The Financial Conduct Authority alleged that so-called "land-banking" operations conducted by Asset Land companies and associated persons were unauthorised collective investment schemes (CISs) contrary to FSMA, and that invitations/inducements had been made in breach of s 21 and the general prohibition in s 19. The High Court (Andrew Smith J) found that arrangements relating to plots at six sites (South Godstone, Liphook, Newbury, Stansted, Lutterworth and Harrogate) enabled investors to participate in profits from acquisition and disposal of the property, that investors lacked day-to-day control, and that the property was managed as a whole by or on behalf of the operators; he made declarations, injunctions, and ordered substantial interim payments under s 382.

The appellants (ALI-UK and Mr Banner-Eve) challenged the judge's legal conclusions on the meaning of a CIS under s 235, arguing that (i) there were no objectively identifiable "arrangements" because understandings were unilateral or mere sales talk; (ii) the purpose/effect requirement in s 235(1) was not met because investors received freehold plots and Asset Land lacked power to sell them en bloc; (iii) investors had day-to-day control; (iv) the property was not managed as a whole by the operators; and (v) contractual "representations" and "services" clauses negatived the FCA's case. They also challenged the interim payment order.

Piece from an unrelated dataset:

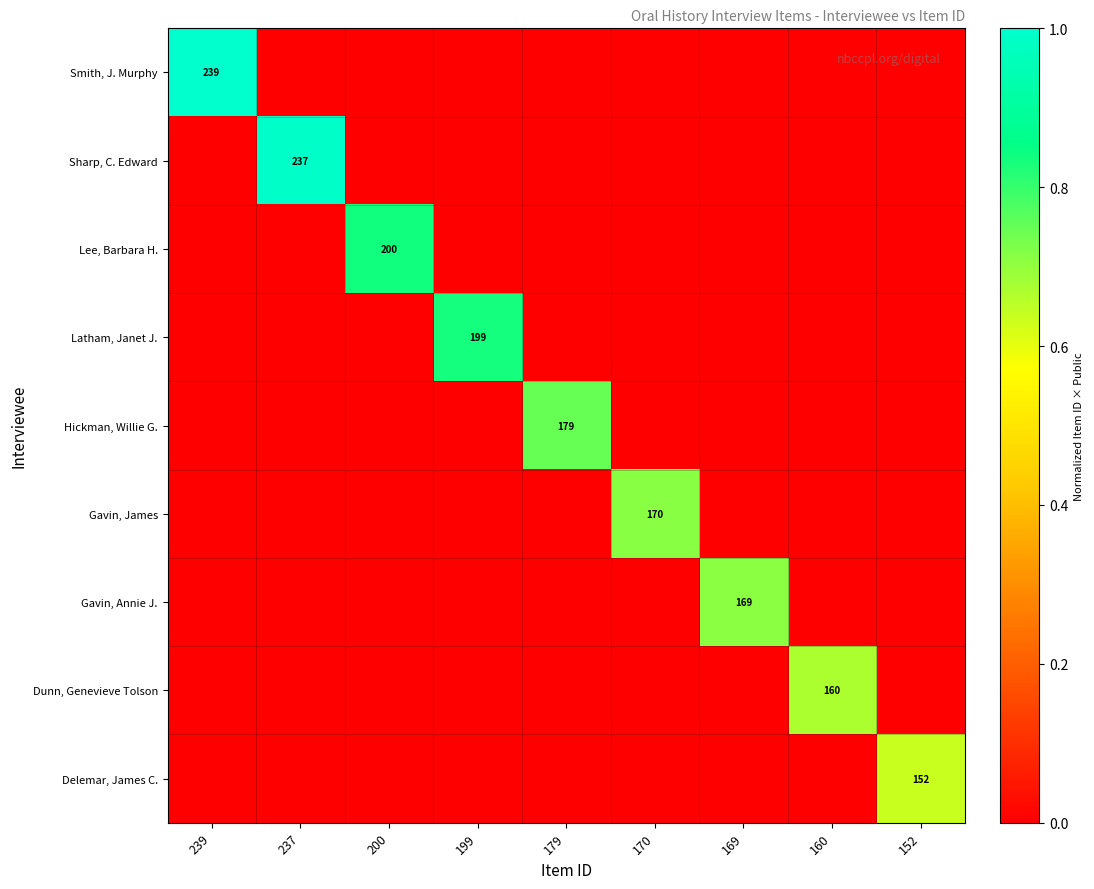

Count the number of data series in this chart.

9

The Court of Appeal dismissed the appeal. It held that the word "arrangements" is broad and may include non‑binding understandings objectively grounded in representations by the operator; it is unnecessary that all participants share identical subjective intentions. The "purpose" limb of s 235(1) was satisfied because the schemes envisaged realisation of enhanced value (including unrealised planning gains) through eventual sale, and "profits" may include notional or unrealised economic benefits. On s 235(2) the court endorsed an objective inquiry into how the scheme was designed to operate in practice: investors did not in reality have day‑to‑day control. On s 235(3)(b) the arrangements showed management as a whole by or on behalf of the operator. The court also accepted that contractual clauses signed after payment did not necessarily negate pre-existing arrangements presented and relied upon by investors. Finally, the judge had not erred in making interim payments; procedural irregularities were considered and did not render the exercise of discretion improper.

Held

Appeal dismissed. The court held that section 235 of FSMA admits a wide, objective concept of "arrangements" (including reasonable investor understandings based on operators' representations), that the arrangements had the purpose or effect of enabling investors to participate in profits from acquisition and disposal (including unrealised planning gains), that investors did not have day-to-day control for the purposes of s 235(2), that the property was managed as a whole under s 235(3)(b), and that the judge had acted within his discretion in ordering interim payments under s 382.

Appellate history

Appeal from the High Court, Chancery Division (Andrew Smith J), [2013] EWHC 178 (Ch). Permission to appeal was granted on paper by Lewison LJ on 3 May 2013 in respect of specified grounds (grounds 2-6 and 8-10). The Court of Appeal ([2014] EWCA Civ 435) dismissed the appeal on 10 April 2014.

Cited cases

Legislation cited

  • Civil Procedure Rules: Rule 31.16
  • Financial Services and Markets Act 2000: Section 19
  • Financial Services and Markets Act 2000: Section 21
  • Financial Services and Markets Act 2000: Section 22
  • Financial Services and Markets Act 2000: Section 235
  • Financial Services and Markets Act 2000: Section 382
  • Financial Services and Markets Act 2000 (Regulated Activities) Order 2001: Article 6(1)(a)-(d)
  • Misrepresentation Act 1967: Section 3
  • Senior Courts Act 1981: Section 32
  • Unfair Contract Terms Act 1977: Section 11(1)
  • Unfair Terms in Consumer Contracts Regulations 1999: Regulation Not stated in the judgment.